#### Work to be completed
Take the records below and copy them exactly.

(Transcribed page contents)

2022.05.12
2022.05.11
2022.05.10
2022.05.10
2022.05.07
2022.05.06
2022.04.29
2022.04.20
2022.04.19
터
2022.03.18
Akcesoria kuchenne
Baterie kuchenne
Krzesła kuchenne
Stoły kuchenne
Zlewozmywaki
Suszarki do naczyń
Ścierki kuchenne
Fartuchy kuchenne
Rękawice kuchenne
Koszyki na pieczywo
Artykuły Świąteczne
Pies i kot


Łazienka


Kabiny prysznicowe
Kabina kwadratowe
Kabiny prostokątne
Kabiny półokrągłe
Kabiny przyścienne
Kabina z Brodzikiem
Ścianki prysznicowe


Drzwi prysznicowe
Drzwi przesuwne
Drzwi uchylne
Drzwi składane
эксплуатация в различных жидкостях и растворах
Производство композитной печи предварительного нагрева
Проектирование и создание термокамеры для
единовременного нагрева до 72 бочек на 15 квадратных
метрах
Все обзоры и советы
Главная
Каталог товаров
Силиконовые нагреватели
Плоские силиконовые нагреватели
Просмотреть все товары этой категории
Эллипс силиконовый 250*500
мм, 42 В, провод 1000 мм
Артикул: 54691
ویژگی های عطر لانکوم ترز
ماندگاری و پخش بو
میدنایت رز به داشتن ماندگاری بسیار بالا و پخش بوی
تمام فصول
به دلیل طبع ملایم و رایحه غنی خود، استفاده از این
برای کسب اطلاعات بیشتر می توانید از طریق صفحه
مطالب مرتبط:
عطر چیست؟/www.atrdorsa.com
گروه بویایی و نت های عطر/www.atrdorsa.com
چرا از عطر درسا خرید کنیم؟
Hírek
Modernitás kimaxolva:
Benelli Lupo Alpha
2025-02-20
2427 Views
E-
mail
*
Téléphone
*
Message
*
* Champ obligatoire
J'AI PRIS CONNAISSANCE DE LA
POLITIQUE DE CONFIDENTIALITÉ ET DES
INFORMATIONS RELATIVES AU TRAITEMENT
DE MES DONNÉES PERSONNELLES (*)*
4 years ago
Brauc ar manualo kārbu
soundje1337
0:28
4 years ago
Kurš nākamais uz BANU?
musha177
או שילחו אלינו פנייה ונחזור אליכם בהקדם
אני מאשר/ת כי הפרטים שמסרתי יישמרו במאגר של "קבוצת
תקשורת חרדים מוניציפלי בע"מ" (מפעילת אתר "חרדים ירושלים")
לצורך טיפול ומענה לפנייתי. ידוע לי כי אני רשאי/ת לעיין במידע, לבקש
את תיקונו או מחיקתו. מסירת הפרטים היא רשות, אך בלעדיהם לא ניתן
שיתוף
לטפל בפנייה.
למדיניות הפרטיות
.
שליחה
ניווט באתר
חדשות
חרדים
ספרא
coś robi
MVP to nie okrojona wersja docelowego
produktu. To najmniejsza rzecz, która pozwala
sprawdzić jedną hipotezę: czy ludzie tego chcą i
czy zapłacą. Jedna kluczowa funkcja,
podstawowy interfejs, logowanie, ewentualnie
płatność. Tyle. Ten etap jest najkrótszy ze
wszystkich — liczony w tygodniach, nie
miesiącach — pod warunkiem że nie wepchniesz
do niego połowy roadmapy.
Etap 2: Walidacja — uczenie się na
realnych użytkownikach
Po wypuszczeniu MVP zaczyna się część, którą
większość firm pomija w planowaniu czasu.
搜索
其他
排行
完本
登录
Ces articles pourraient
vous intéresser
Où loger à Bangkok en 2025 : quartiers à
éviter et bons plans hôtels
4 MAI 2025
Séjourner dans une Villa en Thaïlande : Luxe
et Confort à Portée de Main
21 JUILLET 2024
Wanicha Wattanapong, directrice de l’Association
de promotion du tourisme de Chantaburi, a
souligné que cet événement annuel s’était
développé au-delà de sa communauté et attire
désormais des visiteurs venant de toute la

#### Written response
2022.05.12
2022.05.11
2022.05.10
2022.05.10
2022.05.07
2022.05.06
2022.04.29
2022.04.20
2022.04.19
터
2022.03.18
Akcesoria kuchenne
Baterie kuchenne
Krzesła kuchenne
Stoły kuchenne
Zlewozmywaki
Suszarki do naczyń
Ścierki kuchenne
Fartuchy kuchenne
Rękawice kuchenne
Koszyki na pieczywo
Artykuły Świąteczne
Pies i kot


Łazienka


Kabiny prysznicowe
Kabina kwadratowe
Kabiny prostokątne
Kabiny półokrągłe
Kabiny przyścienne
Kabina z Brodzikiem
Ścianki prysznicowe


Drzwi prysznicowe
Drzwi przesuwne
Drzwi uchylne
Drzwi składane
эксплуатация в различных жидкостях и растворах
Производство композитной печи предварительного нагрева
Проектирование и создание термокамеры для
единовременного нагрева до 72 бочек на 15 квадратных
метрах
Все обзоры и советы
Главная
Каталог товаров
Силиконовые нагреватели
Плоские силиконовые нагреватели
Просмотреть все товары этой категории
Эллипс силиконовый 250*500
мм, 42 В, провод 1000 мм
Артикул: 54691
ویژگی های عطر لانکوم ترز
ماندگاری و پخش بو
میدنایت رز به داشتن ماندگاری بسیار بالا و پخش بوی
تمام فصول
به دلیل طبع ملایم و رایحه غنی خود، استفاده از این
برای کسب اطلاعات بیشتر می توانید از طریق صفحه
مطالب مرتبط:
عطر چیست؟/www.atrdorsa.com
گروه بویایی و نت های عطر/www.atrdorsa.com
چرا از عطر درسا خرید کنیم؟
Hírek
Modernitás kimaxolva:
Benelli Lupo Alpha
2025-02-20
2427 Views
E-
mail
*
Téléphone
*
Message
*
* Champ obligatoire
J'AI PRIS CONNAISSANCE DE LA
POLITIQUE DE CONFIDENTIALITÉ ET DES
INFORMATIONS RELATIVES AU TRAITEMENT
DE MES DONNÉES PERSONNELLES (*)*
4 years ago
Brauc ar manualo kārbu
soundje1337
0:28
4 years ago
Kurš nākamais uz BANU?
musha177
או שילחו אלינו פנייה ונחזור אליכם בהקדם
אני מאשר/ת כי הפרטים שמסרתי יישמרו במאגר של "קבוצת
תקשורת חרדים מוניציפלי בע"מ" (מפעילת אתר "חרדים ירושלים")
לצורך טיפול ומענה לפנייתי. ידוע לי כי אני רשאי/ת לעיין במידע, לבקש
את תיקונו או מחיקתו. מסירת הפרטים היא רשות, אך בלעדיהם לא ניתן
שיתוף
לטפל בפנייה.
למדיניות הפרטיות
.
שליחה
ניווט באתר
חדשות
חרדים
ספרא
coś robi
MVP to nie okrojona wersja docelowego
produktu. To najmniejsza rzecz, która pozwala
sprawdzić jedną hipotezę: czy ludzie tego chcą i
czy zapłacą. Jedna kluczowa funkcja,
podstawowy interfejs, logowanie, ewentualnie
płatność. Tyle. Ten etap jest najkrótszy ze
wszystkich — liczony w tygodniach, nie
miesiącach — pod warunkiem że nie wepchniesz
do niego połowy roadmapy.
Etap 2: Walidacja — uczenie się na
realnych użytkownikach
Po wypuszczeniu MVP zaczyna się część, którą
większość firm pomija w planowaniu czasu.
搜索
其他
排行
完本
登录
Ces articles pourraient
vous intéresser
Où loger à Bangkok en 2025 : quartiers à
éviter et bons plans hôtels
4 MAI 2025
Séjourner dans une Villa en Thaïlande : Luxe
et Confort à Portée de Main
21 JUILLET 2024
Wanicha Wattanapong, directrice de l’Association
de promotion du tourisme de Chantaburi, a
souligné que cet événement annuel s’était
développé au-delà de sa communauté et attire
désormais des visiteurs venant de toute la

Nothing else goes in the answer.